A JUVENTUDE NO DECLIVE DO FUTURO

Os sintomas de que estamos a viver, à escala mundial, a famosa “lacuna de engenho” (ingenuity gap) que foi proposta em 2003 pelo professor canadiano Thomas Homer-Dixon estão por toda a parte. Isso significa que à medida que avança no tempo, a humanidade, como sujeito colectivo fragmentado e desorganizado, vai acumulando questões cruciais para as quais não aparenta ter qualquer solução. Os dois problemas insolúveis mais graves e omnipresentes, até pelo seu impacto global crescentemente mortífero, são a crise global do ambiente, de que a face mais visível é a emergência climática, e a ratoeira do mercado global neoliberal, que funciona como um buraco negro: fácil de nele entrar, mas praticamente impossível de dele sair inteiro. A partir daqui podemos declinar uma miríade de dificuldades menores, mas não menos bicudas e irresolúveis.
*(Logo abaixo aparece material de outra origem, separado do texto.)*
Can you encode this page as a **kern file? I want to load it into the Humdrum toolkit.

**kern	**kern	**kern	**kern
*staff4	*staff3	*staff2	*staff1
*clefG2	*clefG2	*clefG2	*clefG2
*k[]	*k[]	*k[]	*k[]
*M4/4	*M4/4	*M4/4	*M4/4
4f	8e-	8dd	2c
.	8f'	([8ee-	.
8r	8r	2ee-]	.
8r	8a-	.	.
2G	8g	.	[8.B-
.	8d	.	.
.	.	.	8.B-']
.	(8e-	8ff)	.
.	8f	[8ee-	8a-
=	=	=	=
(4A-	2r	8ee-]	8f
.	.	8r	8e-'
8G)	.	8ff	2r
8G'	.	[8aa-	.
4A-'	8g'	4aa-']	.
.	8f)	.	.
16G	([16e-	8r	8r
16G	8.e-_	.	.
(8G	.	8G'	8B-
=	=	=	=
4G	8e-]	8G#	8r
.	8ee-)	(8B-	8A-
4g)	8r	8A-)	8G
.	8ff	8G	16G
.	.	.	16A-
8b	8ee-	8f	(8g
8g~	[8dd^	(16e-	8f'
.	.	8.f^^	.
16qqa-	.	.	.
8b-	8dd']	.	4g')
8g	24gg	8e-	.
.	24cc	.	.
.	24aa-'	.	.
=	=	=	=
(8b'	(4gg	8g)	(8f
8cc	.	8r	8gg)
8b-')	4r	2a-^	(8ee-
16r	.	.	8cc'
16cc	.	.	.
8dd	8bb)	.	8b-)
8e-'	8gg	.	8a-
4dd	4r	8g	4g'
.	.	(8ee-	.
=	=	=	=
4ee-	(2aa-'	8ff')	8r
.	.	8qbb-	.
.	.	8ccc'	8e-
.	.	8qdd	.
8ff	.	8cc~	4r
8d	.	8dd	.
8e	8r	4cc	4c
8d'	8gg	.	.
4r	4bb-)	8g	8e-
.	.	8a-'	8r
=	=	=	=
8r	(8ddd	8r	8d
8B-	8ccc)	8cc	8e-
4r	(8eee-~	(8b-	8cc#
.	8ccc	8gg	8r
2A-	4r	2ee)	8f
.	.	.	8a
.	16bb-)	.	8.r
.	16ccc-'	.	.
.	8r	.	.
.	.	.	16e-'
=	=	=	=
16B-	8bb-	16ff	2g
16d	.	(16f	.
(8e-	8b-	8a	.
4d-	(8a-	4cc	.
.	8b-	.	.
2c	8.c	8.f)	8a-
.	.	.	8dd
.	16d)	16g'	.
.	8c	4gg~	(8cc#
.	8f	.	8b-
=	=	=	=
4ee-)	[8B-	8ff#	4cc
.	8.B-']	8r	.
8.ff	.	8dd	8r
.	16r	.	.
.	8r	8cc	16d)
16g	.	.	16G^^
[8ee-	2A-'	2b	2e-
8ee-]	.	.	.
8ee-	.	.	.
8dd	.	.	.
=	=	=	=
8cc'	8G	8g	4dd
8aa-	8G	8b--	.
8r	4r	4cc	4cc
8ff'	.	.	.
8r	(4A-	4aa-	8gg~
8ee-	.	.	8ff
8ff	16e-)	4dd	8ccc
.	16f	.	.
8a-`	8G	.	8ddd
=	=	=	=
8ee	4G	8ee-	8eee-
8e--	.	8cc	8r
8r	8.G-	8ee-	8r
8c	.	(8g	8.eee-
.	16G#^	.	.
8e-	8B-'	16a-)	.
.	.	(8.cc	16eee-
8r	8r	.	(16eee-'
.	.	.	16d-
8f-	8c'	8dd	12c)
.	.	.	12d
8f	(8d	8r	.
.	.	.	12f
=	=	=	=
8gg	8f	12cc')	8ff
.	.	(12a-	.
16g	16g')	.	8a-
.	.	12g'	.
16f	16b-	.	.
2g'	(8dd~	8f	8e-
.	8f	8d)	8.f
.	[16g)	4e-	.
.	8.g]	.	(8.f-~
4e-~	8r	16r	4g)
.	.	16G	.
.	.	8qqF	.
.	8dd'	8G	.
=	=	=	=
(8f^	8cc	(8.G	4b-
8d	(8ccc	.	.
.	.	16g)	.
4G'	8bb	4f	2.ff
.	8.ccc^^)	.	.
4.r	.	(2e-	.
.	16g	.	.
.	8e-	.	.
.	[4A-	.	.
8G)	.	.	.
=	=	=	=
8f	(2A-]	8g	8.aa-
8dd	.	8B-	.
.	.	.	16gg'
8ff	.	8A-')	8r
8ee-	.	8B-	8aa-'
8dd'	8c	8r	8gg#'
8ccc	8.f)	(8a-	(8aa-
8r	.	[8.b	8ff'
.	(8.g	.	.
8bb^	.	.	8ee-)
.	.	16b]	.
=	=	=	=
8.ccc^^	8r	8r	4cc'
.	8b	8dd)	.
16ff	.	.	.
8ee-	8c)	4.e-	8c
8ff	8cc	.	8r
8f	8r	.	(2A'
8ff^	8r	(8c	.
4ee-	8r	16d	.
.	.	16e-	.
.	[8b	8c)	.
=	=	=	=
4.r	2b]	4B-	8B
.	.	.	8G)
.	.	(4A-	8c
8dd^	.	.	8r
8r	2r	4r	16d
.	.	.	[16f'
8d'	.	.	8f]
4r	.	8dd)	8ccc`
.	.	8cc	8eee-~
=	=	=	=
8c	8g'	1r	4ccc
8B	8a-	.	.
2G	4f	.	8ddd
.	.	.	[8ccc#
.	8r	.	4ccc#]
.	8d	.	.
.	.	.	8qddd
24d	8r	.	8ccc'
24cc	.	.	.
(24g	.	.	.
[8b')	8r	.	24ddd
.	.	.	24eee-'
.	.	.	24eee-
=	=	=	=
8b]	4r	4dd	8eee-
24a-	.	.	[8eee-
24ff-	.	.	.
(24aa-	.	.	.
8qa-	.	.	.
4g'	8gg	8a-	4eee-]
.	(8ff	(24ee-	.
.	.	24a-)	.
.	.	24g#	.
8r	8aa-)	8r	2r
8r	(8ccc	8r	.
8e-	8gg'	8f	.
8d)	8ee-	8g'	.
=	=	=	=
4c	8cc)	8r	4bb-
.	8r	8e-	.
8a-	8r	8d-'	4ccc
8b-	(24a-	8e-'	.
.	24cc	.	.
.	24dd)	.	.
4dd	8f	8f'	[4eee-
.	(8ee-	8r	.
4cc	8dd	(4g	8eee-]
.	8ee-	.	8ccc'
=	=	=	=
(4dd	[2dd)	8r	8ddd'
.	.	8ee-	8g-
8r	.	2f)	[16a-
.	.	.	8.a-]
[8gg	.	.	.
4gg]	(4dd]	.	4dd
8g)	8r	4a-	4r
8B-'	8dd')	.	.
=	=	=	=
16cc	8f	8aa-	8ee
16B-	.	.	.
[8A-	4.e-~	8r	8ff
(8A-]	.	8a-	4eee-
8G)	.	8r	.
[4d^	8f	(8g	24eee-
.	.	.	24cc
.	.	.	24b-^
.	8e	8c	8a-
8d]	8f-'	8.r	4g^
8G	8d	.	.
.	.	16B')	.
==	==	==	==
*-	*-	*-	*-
A questão da juventude e do que fazer com ela ameaça tornar-se num intratável nó górdio. Simbolicamente, a juventude representa as ambições do humanismo autónomo e glorioso, que a Europa produziu com a modernidade e a revolução científico-industrial, acabando por torná-lo em marca de planetário acesso livre. Na juventude habitava, simultaneamente, o ímpeto energético da mudança e o rosto do mito do progresso, hoje derrotado e caído num chão coberto pelas suas próprias ruínas. Infelizmente, o futuro já não canta, nem pode ser representado como uma épica escalada de bom para melhor, em direcção a um pico de plenitude potencialmente infinito. O futuro é hoje invisível, porque o nosso presente é um imenso planalto que ameaça desaguar num declive, cuja inclinação parece ser cada vez mais abrupta. É nessa planura inclinada para o abismo que a juventude mundial habita, com diversidade, mas sobretudo com convergência. Foi esta, aliás, que explica o sucesso internacional do protesto da jovem sueca Greta Thunberg. Filha da classe média, e cidadã de uma nação culta e próspera, Greta olhou duas décadas para diante e não gostou das semelhanças entre a Terra onde será uma mulher madura e as pinceladas de O Triunfo da Morte (1562) de Pieter Brueghel, o Velho. Mas ninguém sabe o que fazer com a juventude, como o indicam os números astronómicos do desemprego juvenil, apenas agravados pela pandemia. Em Maio, o desemprego juvenil (dos 16 aos 24 anos) na Zona Euro estava nos 17,5% (contra 7,9% do desemprego total). Em Portugal a diferença ainda é maior: 23% contra 6,4%. Não admira que a UE, que precisaria do dinamismo e da vitalidade da juventude para introduzir as reformas indispensáveis para a sua sobrevivência política, cada vez mais esteja entregue a pessoas que correm o risco da paralisia por excesso de prudência: a idade média da UE-27 está a caminho dos 44 anos (Portugal já está nos 45, a Alemanha nos 46).

As políticas de promoção da natalidade são o sintoma confirmativo de que os governos habitam numa bolha onírica. Em África, os jovens vivem na prisão de um presente marcado pela urgência da necessidade, podendo servir até como pedras de arremesso, como aconteceu recentemente com o “levantar” de fronteiras em Ceuta. Mas na UE, é o vislumbre do gargalo de um futuro minguado, o principal dissuasor demográfico. Até na China, apesar do PCC ter acabado em 2016 com a política do filho único, os nascimentos prosseguem em queda. Se ocorrer alguma positiva mudança de rumo, ela partirá da criatividade dos próprios jovens. Nunca das descosidas políticas públicas a eles destinadas.